Ondanks de opkomst van ICT blijkt dus dat niet voor alle economische regio’s geldt dat “locatie” er niet meer toe doet. Het is nog steeds zeer belangrijk waar een bedrijf zich vestigt, zeker als het wil leren van zijn omgeving. Voor een dergelijk bedrijf is niet iedere regio even aantrekkelijk.

Er zijn uiteraard vele andere factoren die een rol spelen bij het kiezen van een nieuwe vestigingslocatie. Verder zijn niet alle bedrijven even afhankelijk van kennis, of is de kennis van bedrijven niet in dezelfde mate onderhevig aan wijziging of vernieuwing. Wat uit onderzoek wel blijkt is dat voor bedrijven waarvoor het belangrijk is bepaalde “tacit” kennis te verwerven, of voor bedrijven waar de kennis aan snelle verandering onderhevig is, het essentieel is om zich te vestigen in de buurt van kenniscentra. Dit kan dus betekenen dat een bedrijf daadwerkelijk fysiek aanwezig moet zijn in deze regio, of dat het bedrijf via een strategische alliantie of uitleen van deskundigen de kennis moet zien te verwerven.

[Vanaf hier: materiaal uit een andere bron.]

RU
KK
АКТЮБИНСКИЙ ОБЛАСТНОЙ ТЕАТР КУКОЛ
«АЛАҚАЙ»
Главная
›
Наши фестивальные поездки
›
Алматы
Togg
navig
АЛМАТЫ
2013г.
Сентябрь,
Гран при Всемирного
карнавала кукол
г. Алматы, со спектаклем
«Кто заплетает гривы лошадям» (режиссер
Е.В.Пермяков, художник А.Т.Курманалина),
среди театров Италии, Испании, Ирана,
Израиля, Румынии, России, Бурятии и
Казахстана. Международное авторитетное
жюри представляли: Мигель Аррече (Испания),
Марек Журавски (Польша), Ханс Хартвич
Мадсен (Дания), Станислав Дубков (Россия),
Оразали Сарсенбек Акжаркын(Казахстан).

Locatie is dus nog altijd een belangrijke factor om rekening mee te houden waar het kennisintensieve bedrijven betreft. Voor de verschillende overheden is hier dus zeker ook een belangrijke taak weggelegd. Voor de centrale overheid en zeker ook voor de lagere overheden is het zeer belangrijk om bij de ontwikkeling van een gebied hiermee rekening te houden. Een overheid kan middels gerichte investeringen hier namelijk invloed op uitoefenen. Locatie blijkt dan ook zeker niet dood te zijn, voor kennisintensieve sectoren van de economie is locatie nog steeds springlevend en uitermate belangrijk.

Wilfred Schoenmakers is docent/onderzoeker aan de rijksuniversiteit Groningen met name op het vlak van (Open)Innovatie; Alliantievorming; Patenten; de Lerende Organisatie en Kennisoverdracht.